Die Kosten des Berufungsverfahrens die Beklagte zu tragen.
Das angefochtene Urteil ist ohne Sicherheitsleistung vorläufig vollstreckbar.
Gründe
Die Berufung ist zwar statthaft und zulässig, hat in der Sache selbst jedoch keinen Erfolg.
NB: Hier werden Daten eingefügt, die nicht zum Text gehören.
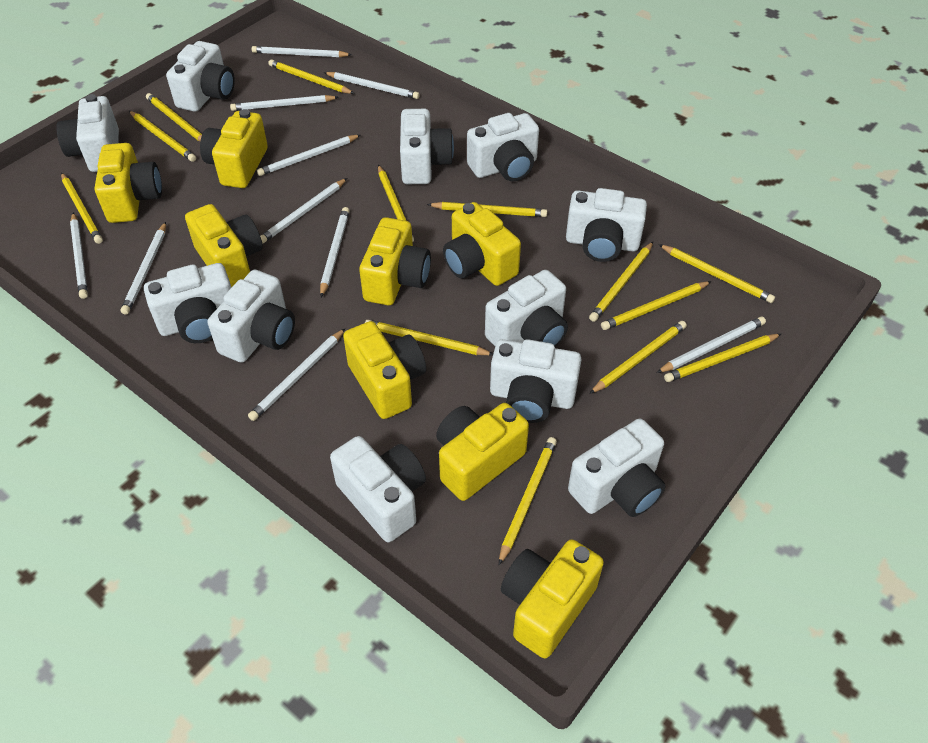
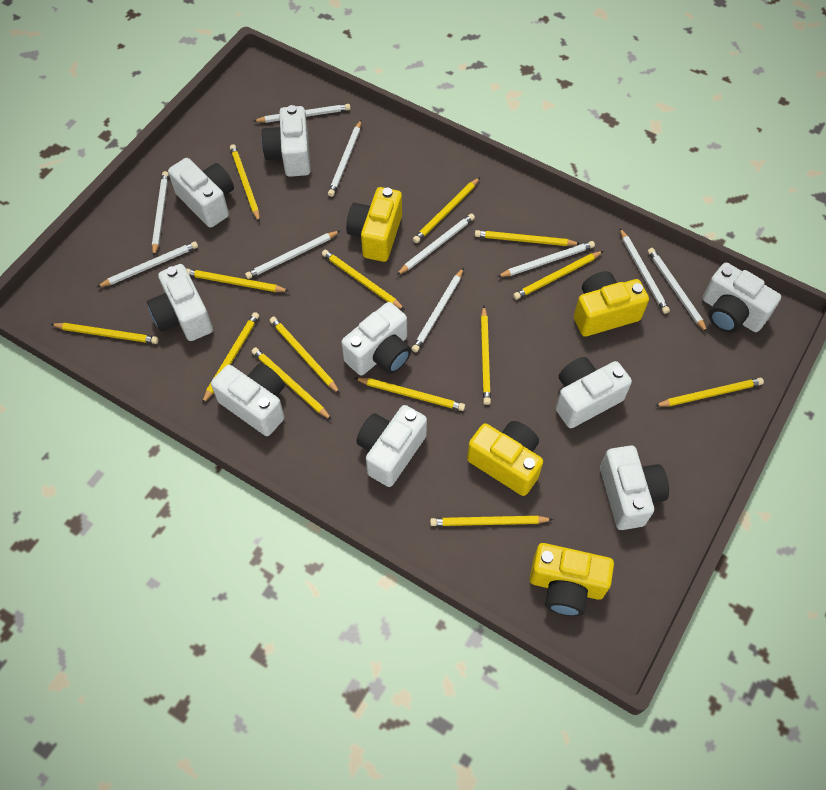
white camera: 11 -> 9
yellow camera: 8 -> 4
yellow pencil: 13 -> 14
Unter Bezugnahme auf die im Beschluss vom 20.5.2022 genannten Gründe weist die Kammer die Berufung mit einstimmigem Beschluss zurück, da das Rechtsmittel keine Aussicht auf Erfolg hat, die Rechtssache keine grundsätzliche Bedeutung aufweist, weder die Fortbildung des Rechts noch die Sicherung einer einheitlichen Rechtsprechung eine Entscheidung des Berufungsgerichts erfordert und eine mündliche Verhandlung nicht notwendig ist (§ 522 Abs. 2 ZPO).
Die Kostenentscheidung folgt aus § 97 Abs. 1 ZPO.
Gemäß § 708 Nr. 10 ZPO, 711, 713 ZPO ist auszusprechen, dass das angefochtene Urteil ohne Sicherheitsleistung vorläufig vollstreckbar ist.